__Exercise directions__:
Go through the material below, find each line with the word "been", and copy those lines.

__Records for this exercise__:
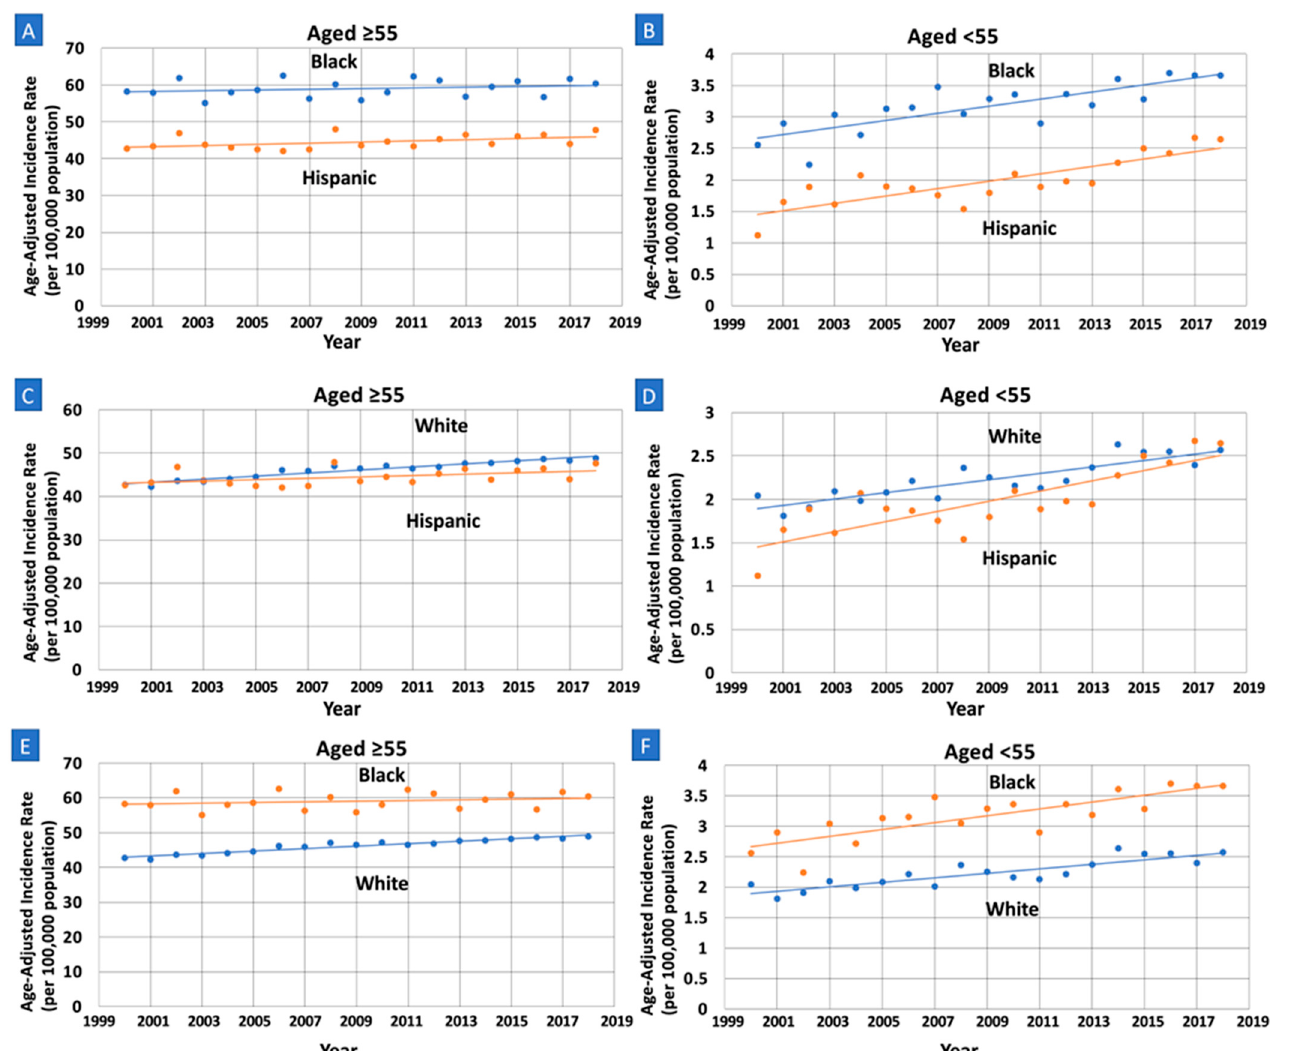
Figure 2. Race and ethnicity specific trends and age-adjusted pancreatic cancer incidence rates per 100,000 people among older (Age ≥ 55) and younger women (Age < 55). APC: annual percent change. ( A ): APC increasing in Hispanics and unchanged in Black older women; there is no significant difference (0.38 vs. 0.17, p = 0.34). ( B ): APC increasing at a greater rate in Hispanic compared to Black younger women (3.03 vs. 1.74, p = 0.028), with trends that are parallel ( p = 0.074) and non-identical ( p < 0.01). ( C ): APC increasing at a greater rate in White compared to Hispanic older women (0.80 vs. 0.38, p = 0.021), with trends that are non-parallel ( p = 0.016) and non-identical ( p < 0.01). ( D ): APC increasing at a greater rate in Hispanic compared to White younger women (3.03 vs. 1.68, p < 0.001), with trends that are parallel ( p = 0.070) and non-identical ( p < 0.01). ( E ): APC increasing at a greater rate in White compared to Black older women (0.80 vs. 0.17, p = 0.001), with trends that are non-parallel ( p < 0.01) and non-identical ( p < 0.01). ( F ): APC increasing in Black and White younger women, with no significant difference (1.74 vs. 1.68, p =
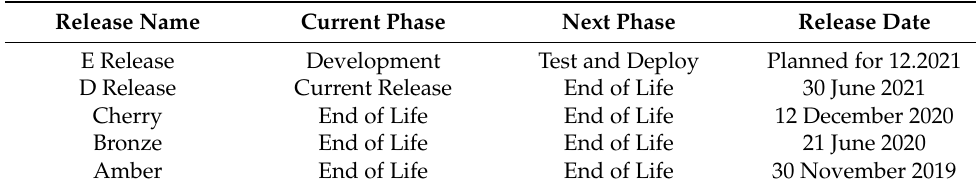
Table 2. O-RAN SC releases (according to-O-RAN SC Wiki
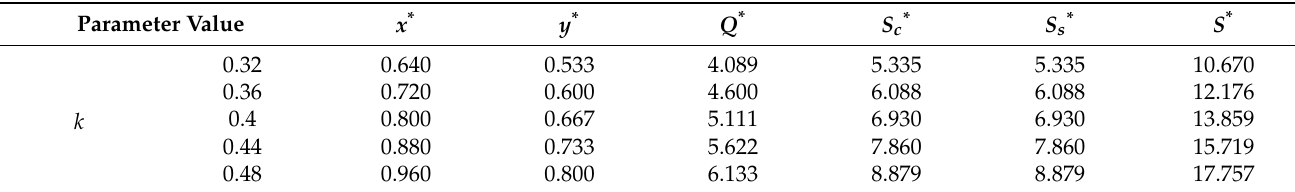
Table 7. Effect of Coefficient k on equilibrium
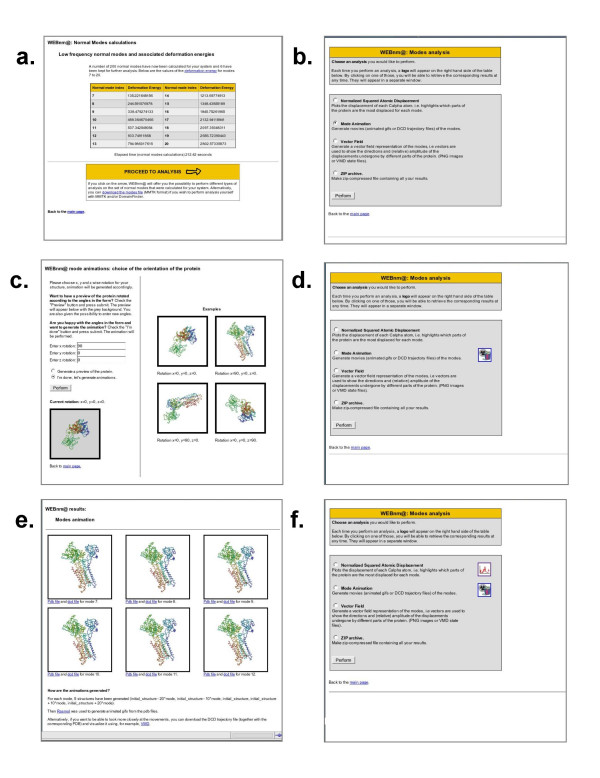
Snapshots of an example calculation of the SERCA1 Ca-ATPase. a. Presentation of the 10 lowest frequency modes with their average deformation energy. b. Page presenting the available analyses. c. Page where user can choose the orientation of the system for the animations. d. Apparition of an icon on the page presenting the list of analyses. e. Page displaying animated gif image of the first 6 modes (7 to 12). f. List of analyses page after that both mode animations and atomic displacements have been calculated, two icons are present.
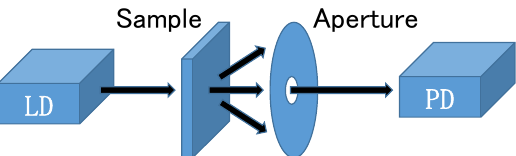
Figure 2. Measurement setup. LD: laser diode, PD: photodiode. A voltage source is not shown but is connected to the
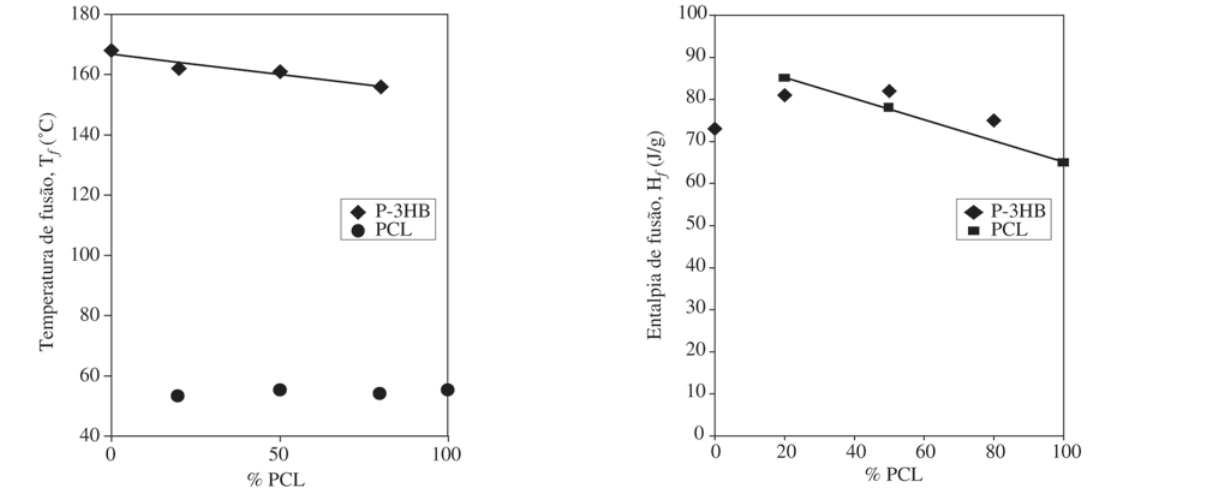
Figura 8. a) Temperaturas de fusão do P(3-HB) e da PCL em função da % de PCL na blenda; b) Entalpias de fusão do P(3-HB) e da PCL em função da % de PCL na blenda.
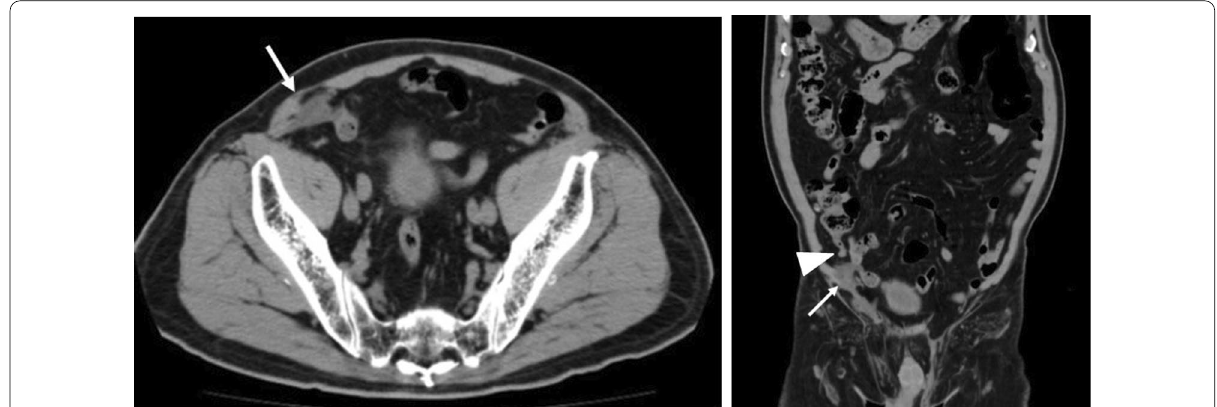
Fig. 2 Computed tomography (CT) findings 6 years prior to surgery. 2–1 The CT scan shows fluid around the plug mesh, which was considered to be the cause of mild inflammation (arrow). 2–2 The CT scan shows that the mesh (arrow) and appendix (arrowhead) were not in contact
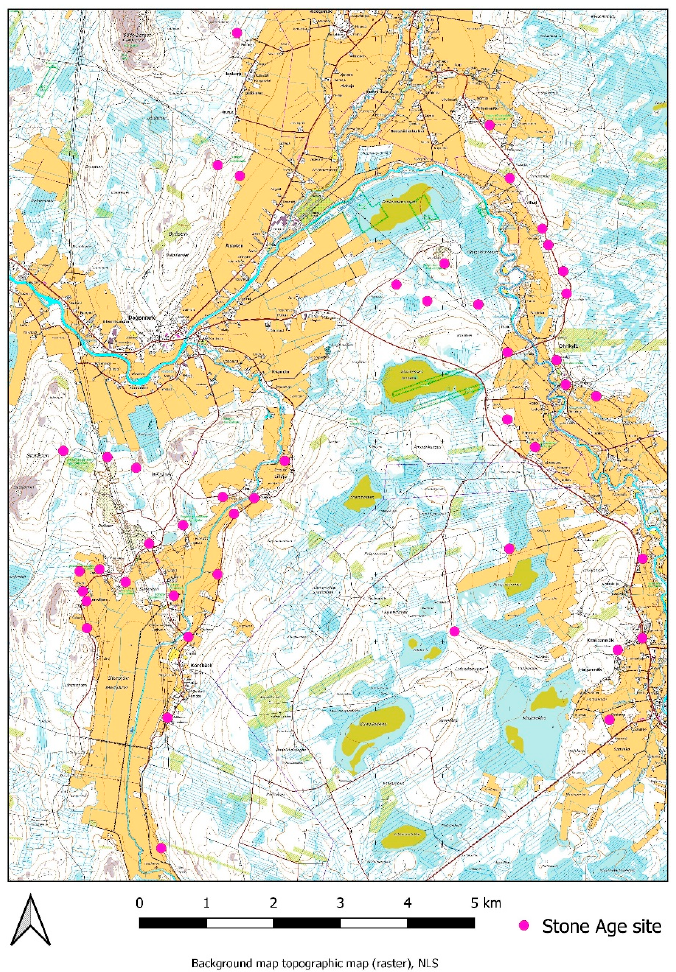
Figure 11. The locations of sites that have been defined as Stone Age in the Kristiinankaupunki area. Grey areas in the background of the map are rocky areas, while the yellow areas are cultivated fields, and the light green or empty white areas in between are forests.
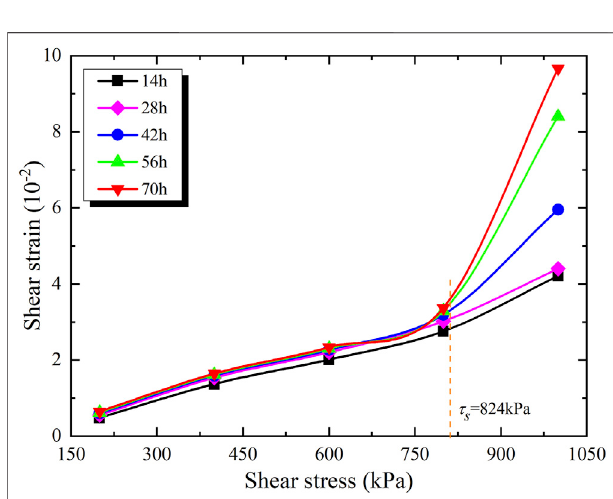
FIGURE 9 | Relationship between steady strain rate and shear stress. FIGURE 10 |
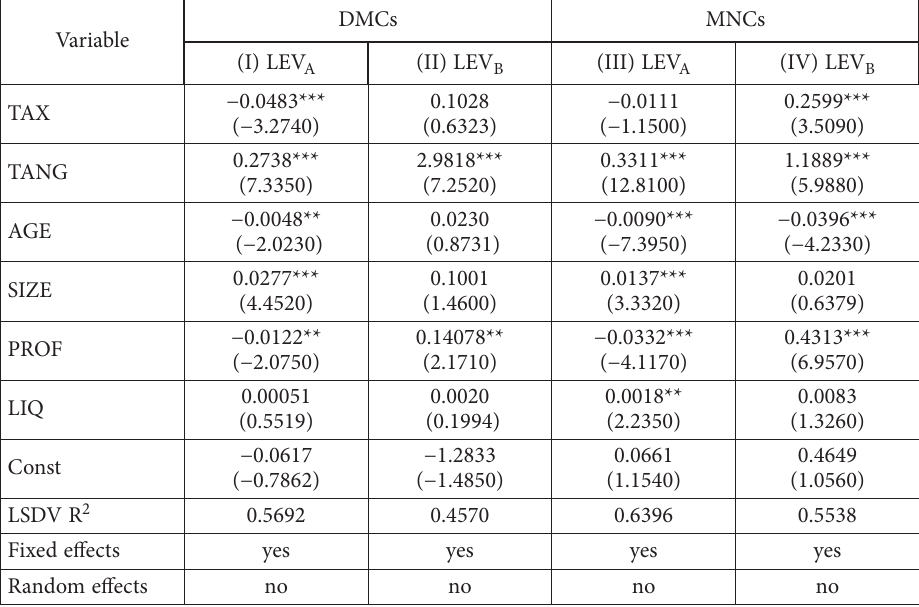
Table 8. Regression results:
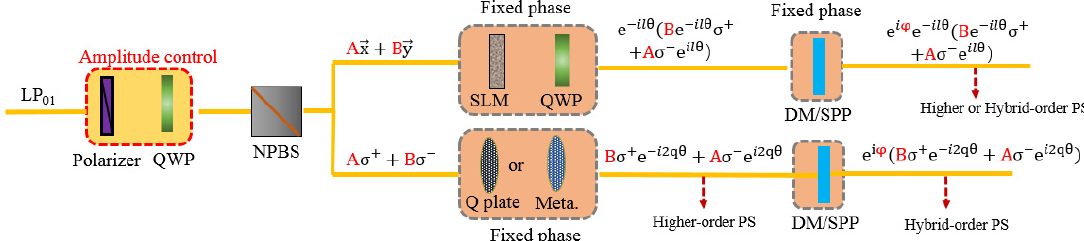
Figure 7. The flow chart of tunable OAM generation by interfering with two Laguerre-Gaussian modes. Adjusting phase and amplitude factors of two branches by ( a ) optical elements and ( b ) a HWP and a SLM.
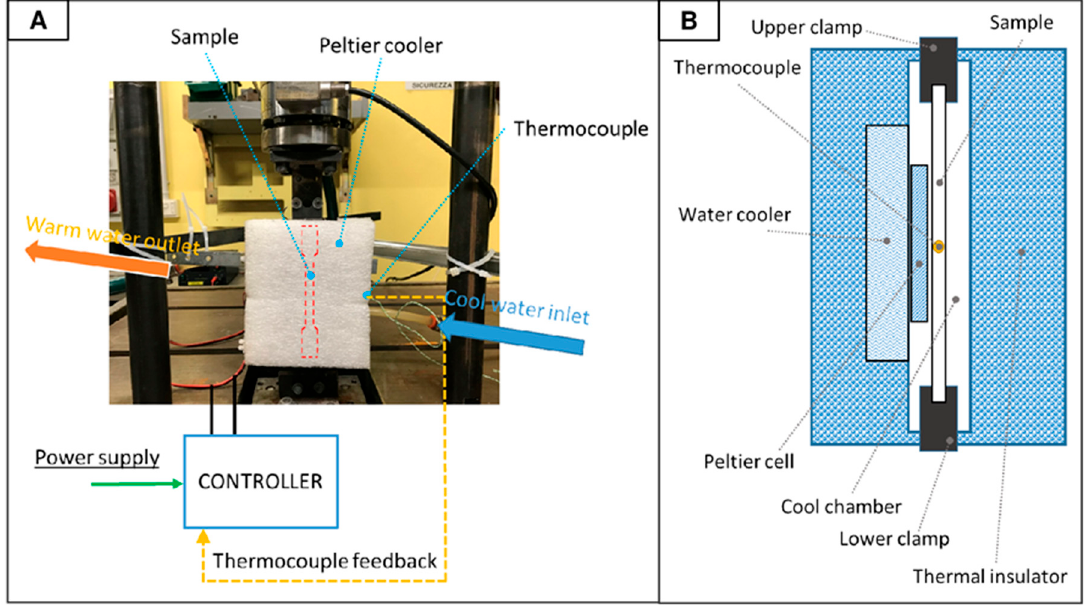
Figure 2. Experimental set-up for low temperature tests: equipment mounted in the fatigue machine ( A ) and schematic detail of the water–Peltier cooler ( B ).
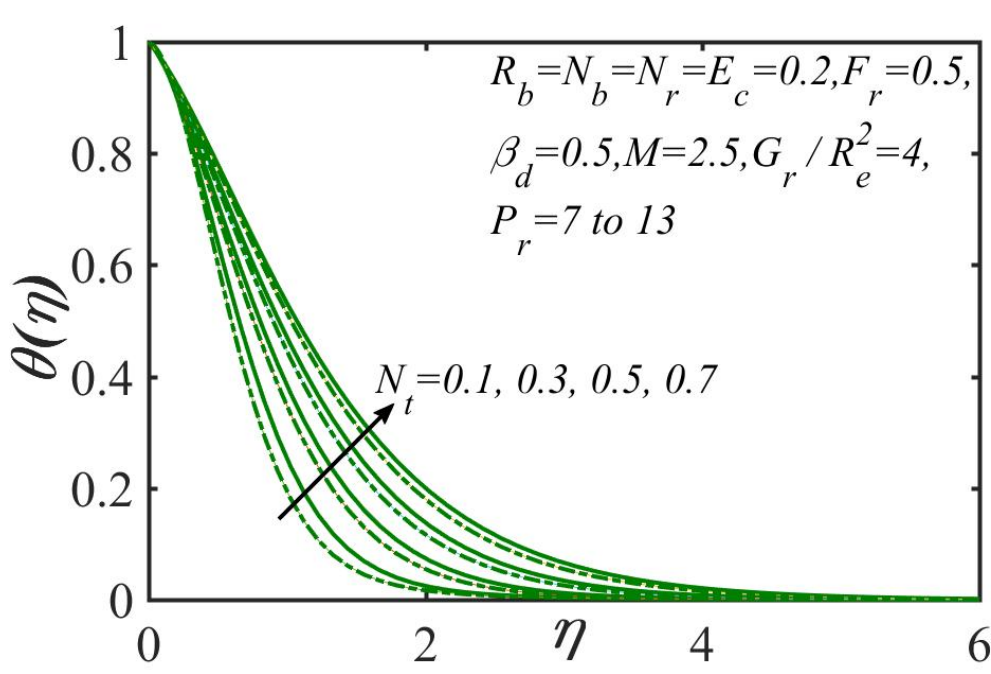
Figure 7. Influence of the thermophoresis parametric quantity N t and Prandtl number “ P r ” on temperature distribution. Solid line: P r = 7, Dotted line: P r = 13.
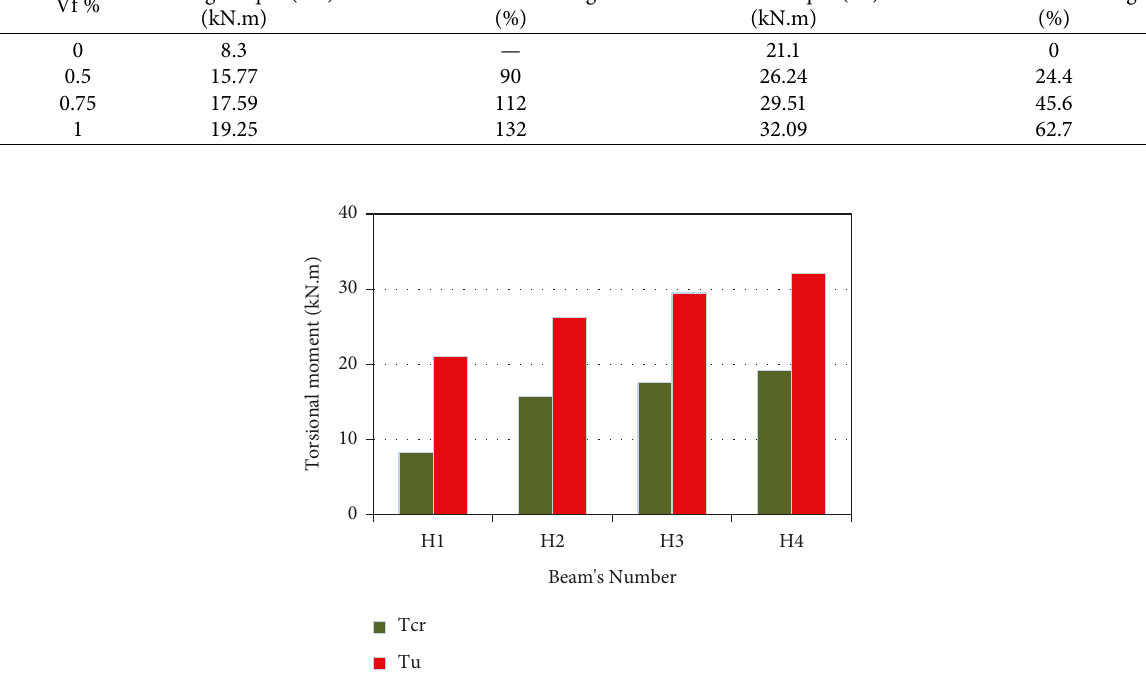
Figure 10: Torsional moment of the tested beams.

__Solution below__:
Snapshots of an example calculation of the SERCA1 Ca-ATPase. a. Presentation of the 10 lowest frequency modes with their average deformation energy. b. Page presenting the available analyses. c. Page where user can choose the orientation of the system for the animations. d. Apparition of an icon on the page presenting the list of analyses. e. Page displaying animated gif image of the first 6 modes (7 to 12). f. List of analyses page after that both mode animations and atomic displacements have been calculated, two icons are present.
Figure 11. The locations of sites that have been defined as Stone Age in the Kristiinankaupunki area. Grey areas in the background of the map are rocky areas, while the yellow areas are cultivated fields, and the light green or empty white areas in between are forests.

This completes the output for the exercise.